Once you learn to do a push-up, do one most days of the week adding two push-ups in each session every week. This way, you will gradually build muscle strength and tone your entire body. My personal goal is to get back doing 50 push-ups a day with minimal effort. This is how the army elite forces stay in good shape without spending too much time training.
Nothing shapes and keeps the legs strong as well as various types of squats can do. Just like push-ups, they do not require any special equipment or that much time and space to do. It is important to keep your spine aligned straight while performing squats. Also doing them slower will work the muscles more, so do not rush.
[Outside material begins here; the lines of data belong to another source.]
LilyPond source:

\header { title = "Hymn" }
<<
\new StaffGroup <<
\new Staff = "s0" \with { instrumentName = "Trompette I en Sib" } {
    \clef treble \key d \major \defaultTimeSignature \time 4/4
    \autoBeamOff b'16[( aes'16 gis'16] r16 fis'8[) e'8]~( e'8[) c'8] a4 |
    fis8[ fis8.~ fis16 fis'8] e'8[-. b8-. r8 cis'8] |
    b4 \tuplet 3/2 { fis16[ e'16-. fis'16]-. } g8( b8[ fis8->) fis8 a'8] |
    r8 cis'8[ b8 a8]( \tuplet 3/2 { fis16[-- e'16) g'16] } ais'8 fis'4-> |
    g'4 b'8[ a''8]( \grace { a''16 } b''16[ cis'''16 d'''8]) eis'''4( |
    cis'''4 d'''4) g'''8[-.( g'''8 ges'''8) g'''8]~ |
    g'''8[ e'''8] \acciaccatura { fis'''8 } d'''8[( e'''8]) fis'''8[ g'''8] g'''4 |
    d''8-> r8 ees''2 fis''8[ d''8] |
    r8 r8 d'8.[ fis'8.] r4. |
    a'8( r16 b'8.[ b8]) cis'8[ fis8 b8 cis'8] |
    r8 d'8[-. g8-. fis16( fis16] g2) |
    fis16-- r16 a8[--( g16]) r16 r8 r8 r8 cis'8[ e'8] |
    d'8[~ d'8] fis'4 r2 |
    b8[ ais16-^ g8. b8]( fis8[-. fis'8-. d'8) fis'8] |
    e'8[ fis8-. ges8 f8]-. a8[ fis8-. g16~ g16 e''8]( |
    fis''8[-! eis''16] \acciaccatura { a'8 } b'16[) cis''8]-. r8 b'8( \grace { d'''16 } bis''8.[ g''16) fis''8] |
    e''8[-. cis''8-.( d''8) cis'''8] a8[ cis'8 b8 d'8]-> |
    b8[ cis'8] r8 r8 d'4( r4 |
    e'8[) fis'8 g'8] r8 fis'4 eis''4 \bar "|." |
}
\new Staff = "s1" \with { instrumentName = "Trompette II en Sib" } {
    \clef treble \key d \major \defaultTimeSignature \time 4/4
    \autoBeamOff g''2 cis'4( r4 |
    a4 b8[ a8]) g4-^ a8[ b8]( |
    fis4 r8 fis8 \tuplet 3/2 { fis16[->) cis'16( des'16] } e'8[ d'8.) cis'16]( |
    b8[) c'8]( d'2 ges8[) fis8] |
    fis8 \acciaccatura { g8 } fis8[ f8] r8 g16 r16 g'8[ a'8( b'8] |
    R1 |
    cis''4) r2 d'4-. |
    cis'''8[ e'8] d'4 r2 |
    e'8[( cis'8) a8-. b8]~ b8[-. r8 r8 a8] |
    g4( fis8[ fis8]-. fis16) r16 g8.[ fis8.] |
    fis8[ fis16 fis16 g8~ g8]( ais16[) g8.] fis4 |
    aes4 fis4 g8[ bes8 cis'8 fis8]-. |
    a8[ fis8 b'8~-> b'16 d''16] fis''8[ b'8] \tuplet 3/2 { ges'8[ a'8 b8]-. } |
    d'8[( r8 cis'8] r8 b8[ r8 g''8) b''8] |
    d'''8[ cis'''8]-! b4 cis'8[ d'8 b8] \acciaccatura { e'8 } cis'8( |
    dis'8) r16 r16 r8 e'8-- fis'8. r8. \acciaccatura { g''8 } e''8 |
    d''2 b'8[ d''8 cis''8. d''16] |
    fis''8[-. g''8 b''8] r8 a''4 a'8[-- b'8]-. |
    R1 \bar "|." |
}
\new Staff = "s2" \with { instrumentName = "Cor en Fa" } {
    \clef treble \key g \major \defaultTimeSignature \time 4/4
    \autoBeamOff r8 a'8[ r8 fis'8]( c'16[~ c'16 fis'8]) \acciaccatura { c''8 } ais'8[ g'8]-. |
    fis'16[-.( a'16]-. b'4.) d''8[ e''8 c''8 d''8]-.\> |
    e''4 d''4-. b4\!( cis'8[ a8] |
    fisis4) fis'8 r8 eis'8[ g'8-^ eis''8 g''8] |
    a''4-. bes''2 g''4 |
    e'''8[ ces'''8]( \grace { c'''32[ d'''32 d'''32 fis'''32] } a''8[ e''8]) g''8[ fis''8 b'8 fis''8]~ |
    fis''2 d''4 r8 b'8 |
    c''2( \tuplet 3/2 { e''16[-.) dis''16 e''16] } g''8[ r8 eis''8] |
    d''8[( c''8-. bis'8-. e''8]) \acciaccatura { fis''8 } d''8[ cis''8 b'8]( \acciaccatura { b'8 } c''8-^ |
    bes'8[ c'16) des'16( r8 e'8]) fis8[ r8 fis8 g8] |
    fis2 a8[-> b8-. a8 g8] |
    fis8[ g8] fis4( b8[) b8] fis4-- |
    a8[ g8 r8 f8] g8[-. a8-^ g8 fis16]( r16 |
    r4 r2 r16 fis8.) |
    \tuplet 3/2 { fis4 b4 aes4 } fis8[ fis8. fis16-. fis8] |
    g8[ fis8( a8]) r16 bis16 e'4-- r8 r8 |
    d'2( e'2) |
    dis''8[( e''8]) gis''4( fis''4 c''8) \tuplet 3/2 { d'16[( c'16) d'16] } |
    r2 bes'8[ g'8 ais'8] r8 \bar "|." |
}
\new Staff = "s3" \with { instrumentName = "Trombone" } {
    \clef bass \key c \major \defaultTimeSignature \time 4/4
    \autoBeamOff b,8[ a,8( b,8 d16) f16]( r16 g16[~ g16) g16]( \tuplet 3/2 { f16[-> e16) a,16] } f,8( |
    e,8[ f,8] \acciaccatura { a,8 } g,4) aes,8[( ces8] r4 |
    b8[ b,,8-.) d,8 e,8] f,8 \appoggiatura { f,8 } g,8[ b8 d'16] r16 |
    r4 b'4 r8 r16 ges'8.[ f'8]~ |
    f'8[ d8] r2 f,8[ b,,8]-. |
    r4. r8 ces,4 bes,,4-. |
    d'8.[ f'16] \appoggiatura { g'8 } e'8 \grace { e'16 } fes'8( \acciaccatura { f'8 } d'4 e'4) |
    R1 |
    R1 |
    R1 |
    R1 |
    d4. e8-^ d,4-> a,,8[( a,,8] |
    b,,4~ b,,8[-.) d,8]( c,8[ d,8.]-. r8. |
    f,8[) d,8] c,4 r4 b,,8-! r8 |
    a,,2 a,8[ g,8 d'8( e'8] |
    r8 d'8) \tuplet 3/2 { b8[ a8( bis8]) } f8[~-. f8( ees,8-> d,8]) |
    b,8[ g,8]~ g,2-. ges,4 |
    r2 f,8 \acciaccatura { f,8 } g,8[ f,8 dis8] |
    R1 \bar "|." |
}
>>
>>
Do as many repeats as you can before your muscles start hurting. Never push through pain, just take a break or add more squats gradually to your routine until you build muscle strength and endurance.
To challenge yourself more you could also do squats while holding light weights in your hands. If you set your legs wider apart and go down lower, you will challenge inner thighs more.
While squats address mainly the muscles in your legs, crunches focus big time on your abs; doing crunches on the stability ball as in the photo above makes this abs’ trainers favourite exercise twice as effective. However, it is also very good one to do anywhere.
There are several versions of this exercise. You could do it while lying flatly on the carpet, grass, or exercise mat with your knees bent and pull yourself slightly up off the ground towards you knees, or you could alternate bringing each knee toward the opposite elbow while holding your hand behind your neck. It is best to alternate it both ways, as each will train a different area of your abdominal muscles.
These exercise are great for both men and women, if you do several sets of each exercise 3-5 days a week, it will be a perfect and not much time consuming all body strength training workout that will keep you healthy and fit for life. Recent studies have shown that people who add some strength training to their regular moderate cardio-exercise have the most health benefits such as lower glucose levels in their blood.
Strength training also helps to prevent osteoporosis as it stimulates the bones to keep their density as active people age and the good news is that it is never too late to start.